Download or read book Flexible Imputation of Missing Data, Second Edition written by Stef van Buuren and published by CRC Press. This book was released on 2018-07-17 with total page 444 pages. Available in PDF, EPUB and Kindle. Book excerpt: Missing data pose challenges to real-life data analysis. Simple ad-hoc fixes, like deletion or mean imputation, only work under highly restrictive conditions, which are often not met in practice. Multiple imputation replaces each missing value by multiple plausible values. The variability between these replacements reflects our ignorance of the true (but missing) value. Each of the completed data set is then analyzed by standard methods, and the results are pooled to obtain unbiased estimates with correct confidence intervals. Multiple imputation is a general approach that also inspires novel solutions to old problems by reformulating the task at hand as a missing-data problem. This is the second edition of a popular book on multiple imputation, focused on explaining the application of methods through detailed worked examples using the MICE package as developed by the author. This new edition incorporates the recent developments in this fast-moving field. This class-tested book avoids mathematical and technical details as much as possible: formulas are accompanied by verbal statements that explain the formula in accessible terms. The book sharpens the reader’s intuition on how to think about missing data, and provides all the tools needed to execute a well-grounded quantitative analysis in the presence of missing data.
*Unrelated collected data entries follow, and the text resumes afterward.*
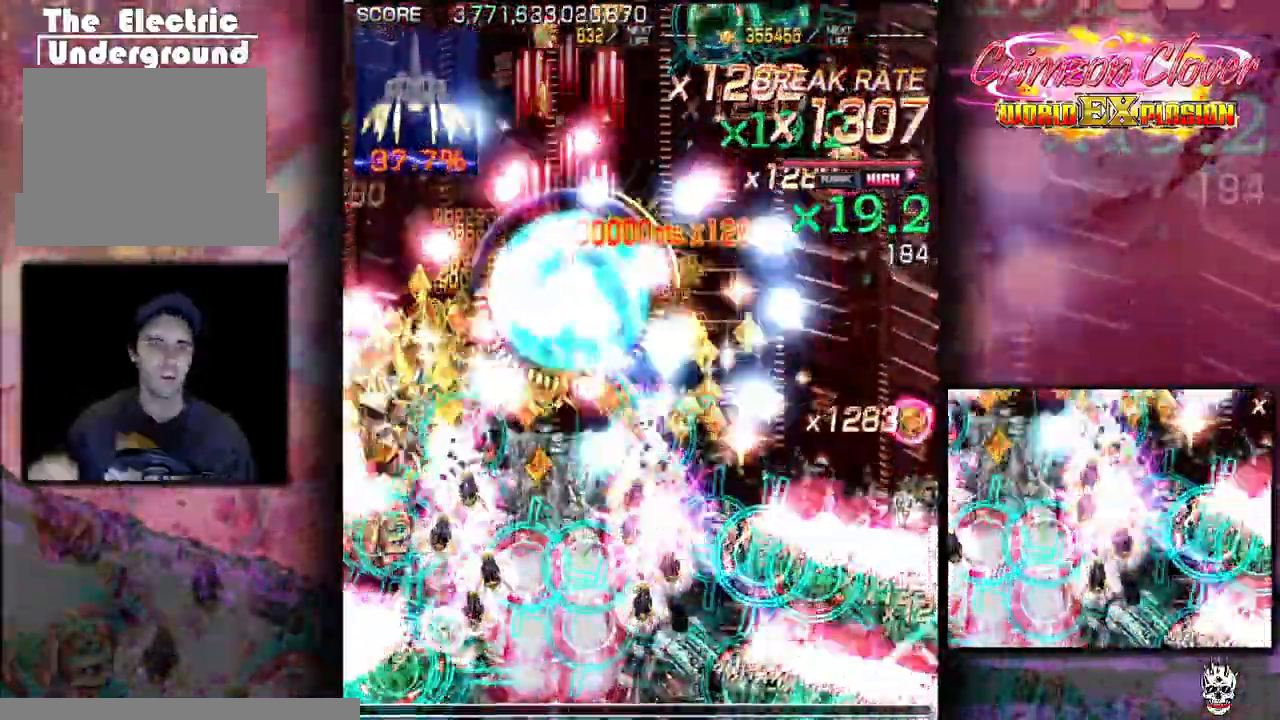
{"buttons": ["DPAD_RIGHT"], "events": [[50, "DPAD_UP", "up"], [83, "DPAD_RIGHT", "down"], [167, "DPAD_RIGHT", "up"], [200, "DPAD_LEFT", "down"], [250, "DPAD_LEFT", "up"], [300, "DPAD_RIGHT", "down"], [350, "DPAD_RIGHT", "up"], [383, "DPAD_UP", "down"], [467, "DPAD_UP", "up"], [500, "DPAD_RIGHT", "down"]]}
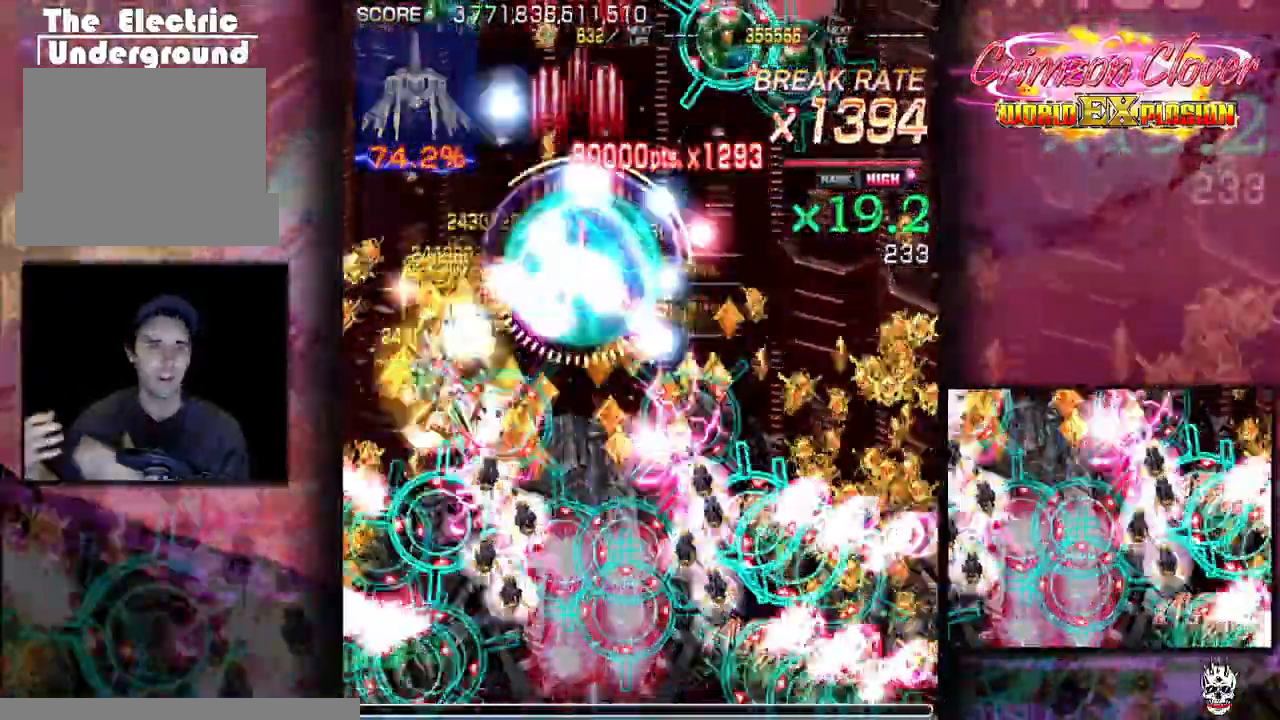
{"buttons": [], "events": [[83, "DPAD_RIGHT", "up"], [233, "DPAD_RIGHT", "down"], [300, "DPAD_RIGHT", "up"], [433, "DPAD_DOWN", "down"], [433, "DPAD_RIGHT", "down"], [483, "DPAD_RIGHT", "up"], [500, "DPAD_DOWN", "up"]]}
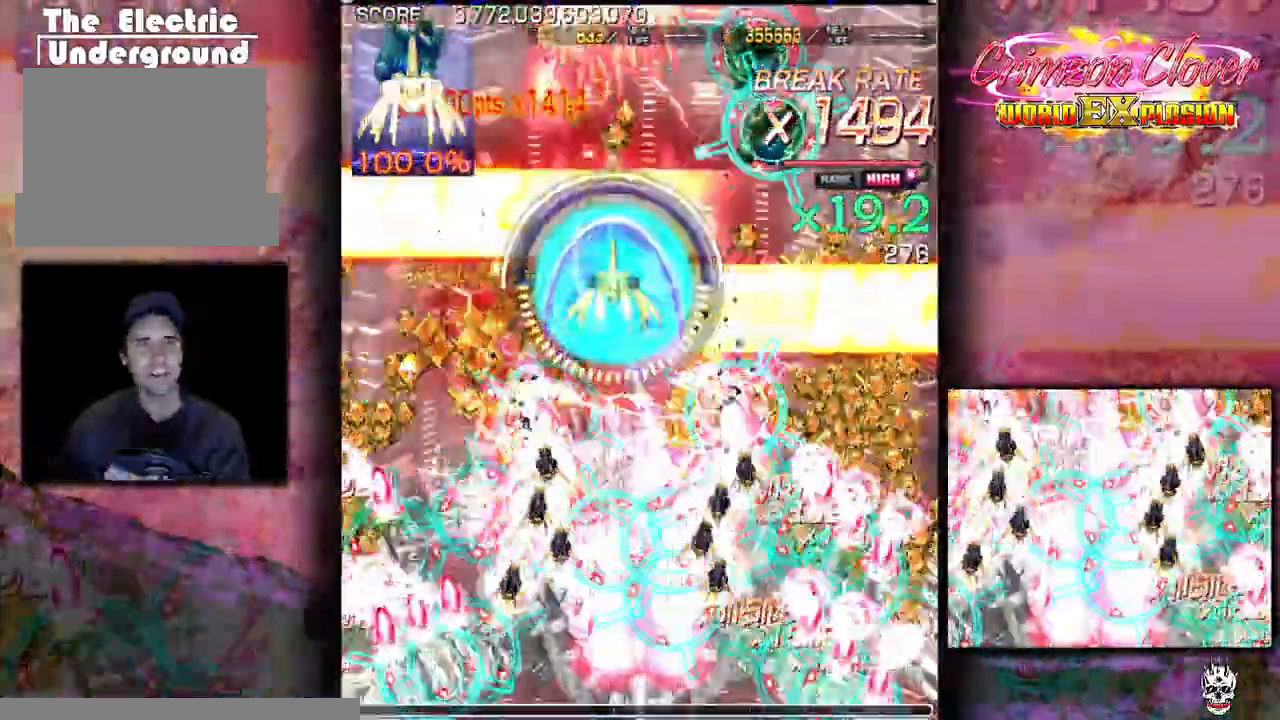
{"buttons": [], "events": [[300, "DPAD_RIGHT", "down"], [367, "DPAD_RIGHT", "up"], [417, "DPAD_LEFT", "down"], [467, "DPAD_LEFT", "up"]]}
Data Analysis and Applications 1

Download Data Analysis and Applications 1 PDF Online Free

Author :
Publisher : John Wiley & Sons
ISBN 13 : 1119597684
Total Pages : 244 pages
Book Rating : 4.1/5 (195 download)

DOWNLOAD NOW!


Book Synopsis Data Analysis and Applications 1 by : Christos H. Skiadas

Download or read book Data Analysis and Applications 1 written by Christos H. Skiadas and published by John Wiley & Sons. This book was released on 2019-03-07 with total page 244 pages. Available in PDF, EPUB and Kindle. Book excerpt: This series of books collects a diverse array of work that provides the reader with theoretical and applied information on data analysis methods, models, and techniques, along with appropriate applications. Volume 1 begins with an introductory chapter by Gilbert Saporta, a leading expert in the field, who summarizes the developments in data analysis over the last 50 years. The book is then divided into three parts: Part 1 presents clustering and regression cases; Part 2 examines grouping and decomposition, GARCH and threshold models, structural equations, and SME modeling; and Part 3 presents symbolic data analysis, time series and multiple choice models, modeling in demography, and data mining.